4.7       Screening and Recommendations by Regional Accreditation Committees

 

The regional offices of NAC should receive the detailed documents of assessment along with the Assessment Summary Report from the concerned assessors and should forward the same to the Regional Accreditation Committee for screening and recommendations. The organizations found to be qualifying the accreditation norms may be recommended by the Committee to NAC for the award of accreditation. The organizations falling short of compliance may be informed about the specific compliance needs and be asked to apply again whenever it is ready for fresh assessment. In such cases, the applicant organization should be asked to pay additional fee / charges for a fresh round of assessment. The accreditation once granted should stand valid for a period of three years. Towards the end of this period the concerned organization could apply for renewal of certification. A fresh assessment would be carried out for taking a decision on the renewal and appropriate fee / charges will be levied on the organization for the same.

 

5.                  Mechanisms of Grading of VOs

 

Unlike accreditation that assesses an organization’s broad compliance with the minimum / desirable norms, the process of grading examines the specific competencies, which provide a competitive advantage to an organizations over its peers. The norms for grading, therefore, cannot be too general. It is desirable to define the grading norms separately for each sector such as health, sanitation, agriculture, watershed development, etc. It is suggested that NAC may constitute Advisory Groups for each sector consisting of the representatives of the concerned Central / State Ministry, donor organizations focusing on that sector, technical experts, etc.
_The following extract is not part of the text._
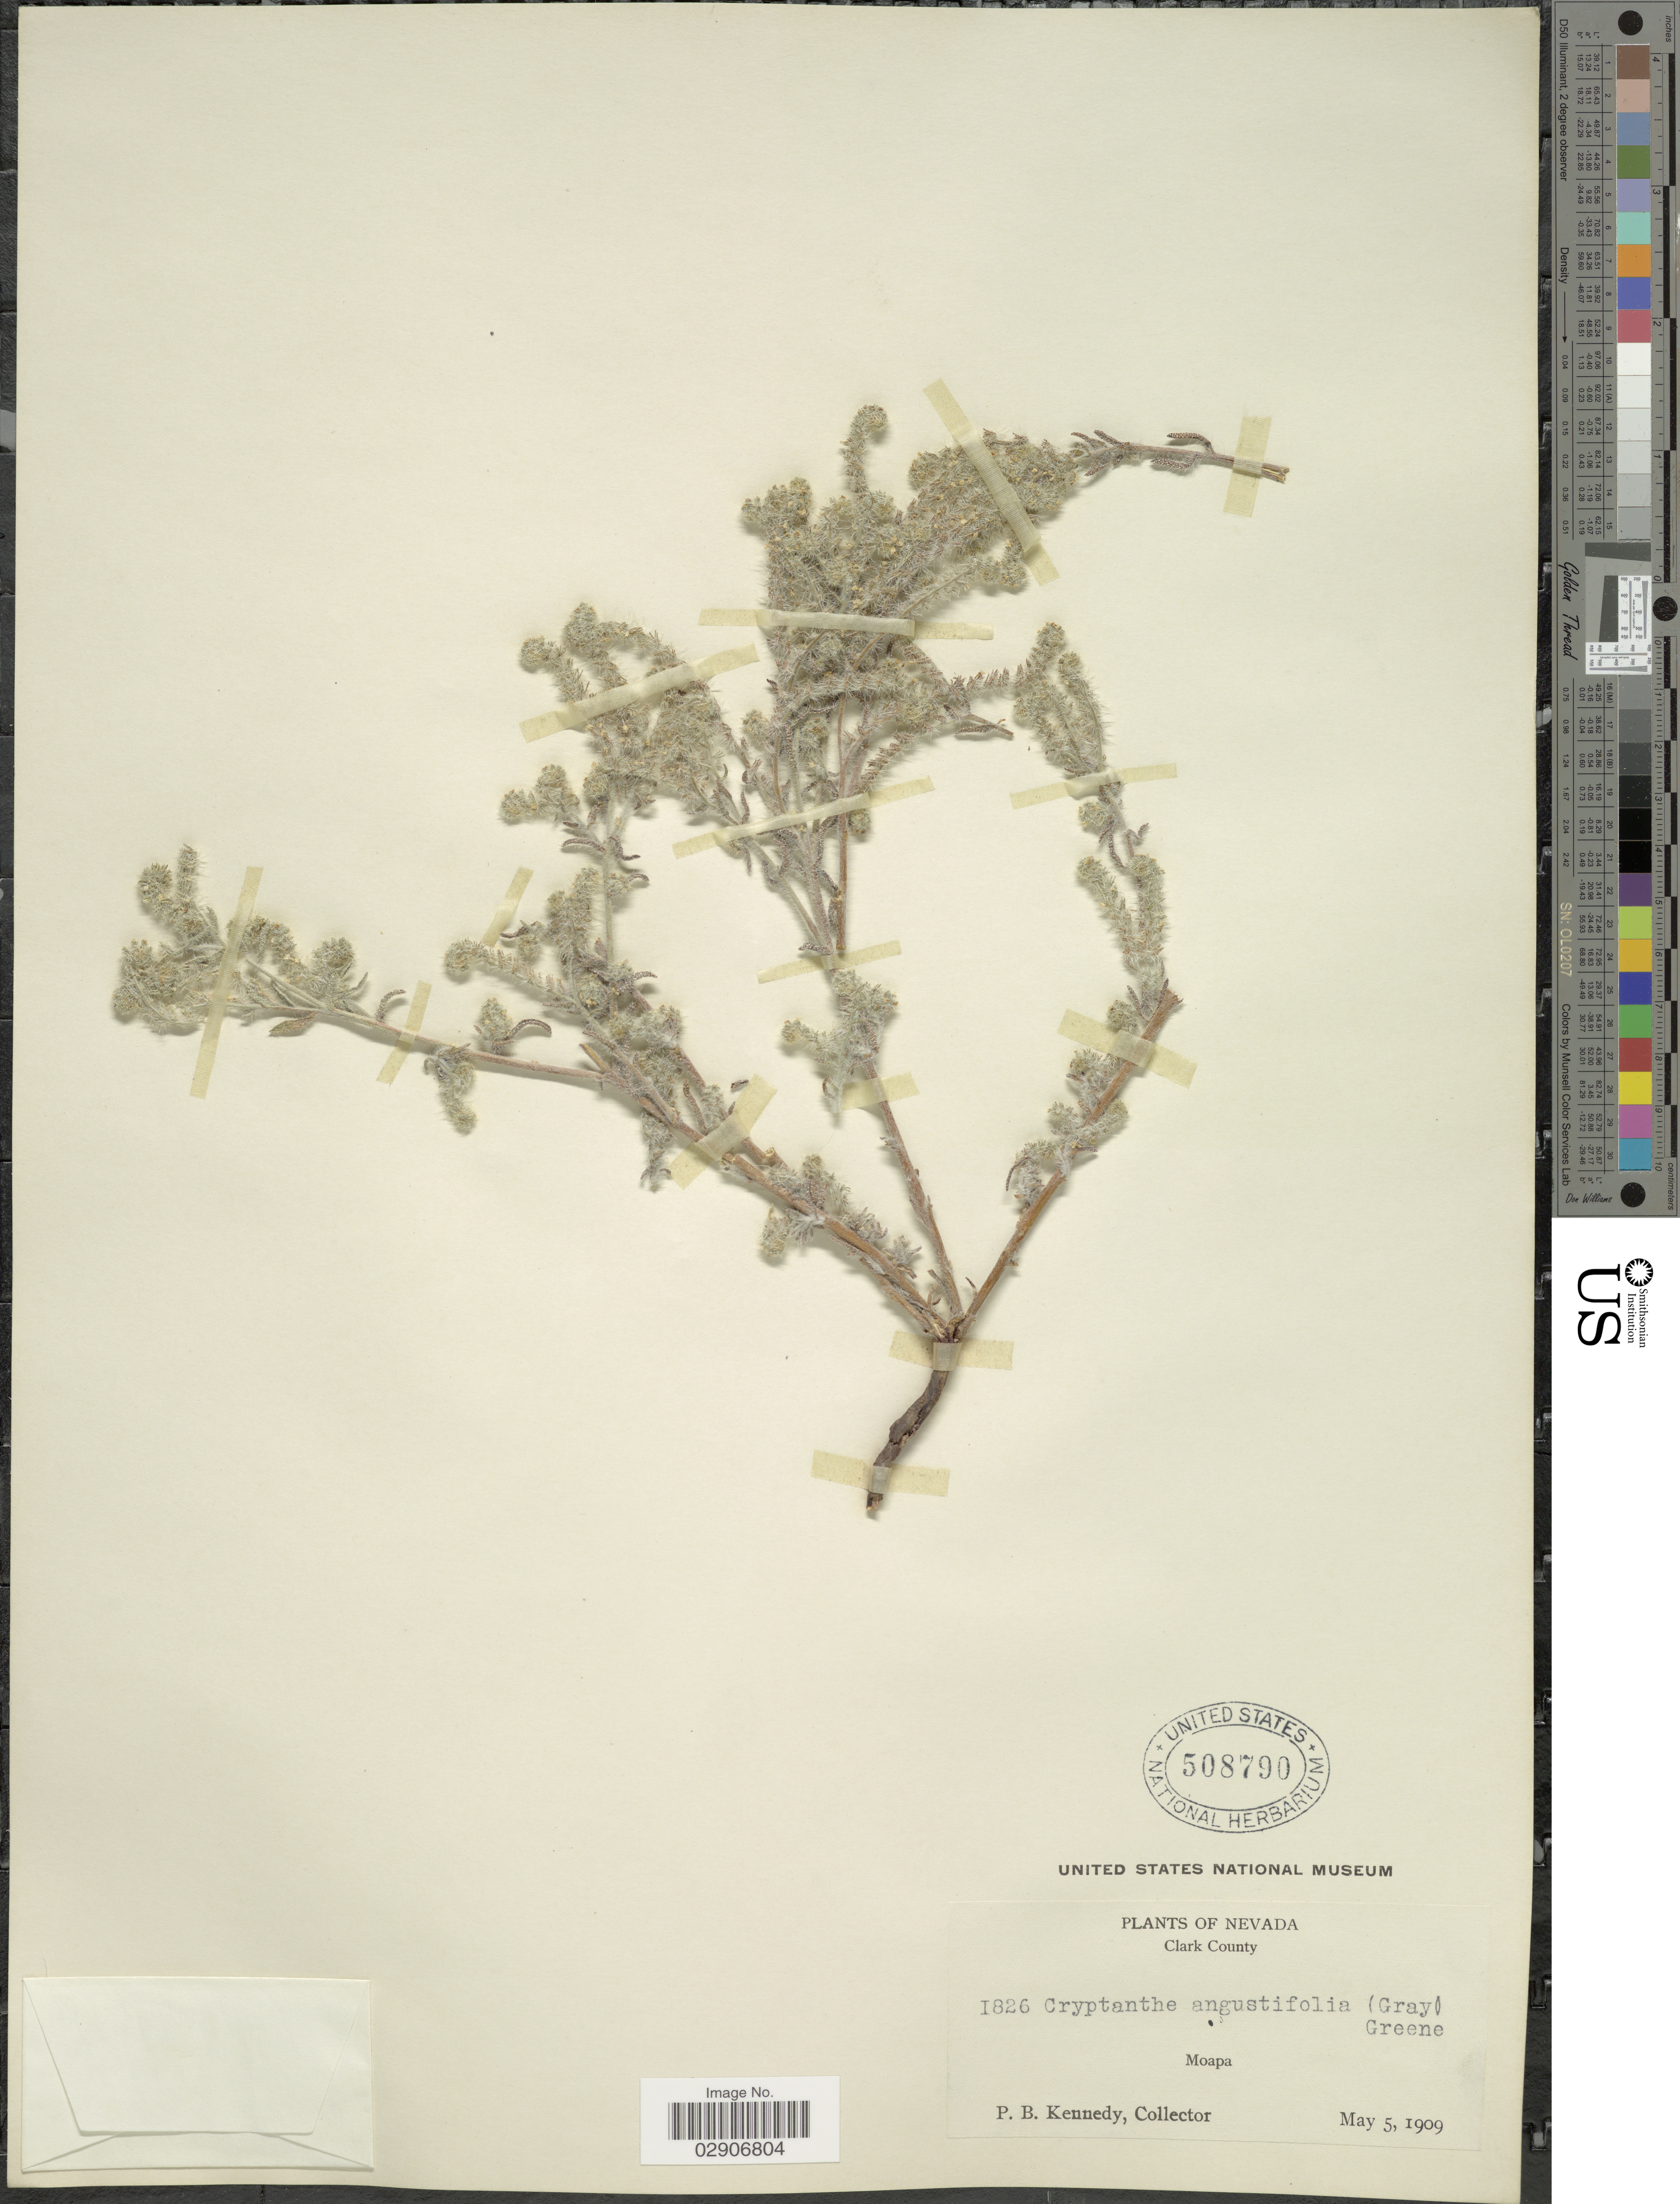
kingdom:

These advisory committees should prepare and revise from time to time the norms of grading for each sector. The organizations desirous of applying for grading must have been accredited for minimum and desirable norms. No organization should be allowed to apply directly for grading unless its compliance with basic standards of accreditation is established. The process of grading should use similar pattern of steps and tools as those suggested for accreditation procedure. However, in case of grading the assessors should necessarily be the technical experts from the concerned field. As an example, an organization desirous of being graded in the field of public health must be assessed by public health professionals of proven competencies. Therefore, NAC will also have to raise sector wise teams of experts who would carry out the assessment procedure for grading. In consultation with the Advisory Groups some highly structured instruments of grading and rating may also be evolved. Grading / rating agencies such as CRISIL and M-CRIL may be taken on board for evolving and applying such specialized instruments. The fee / charges for grading may have to be fixed differently for each sector as the assessment requirements may vary hugely. The Regional Accreditation Committees as well as the apex body of NAC should invite and involve the sectoral Advisory Committees while taking final decisions on grading.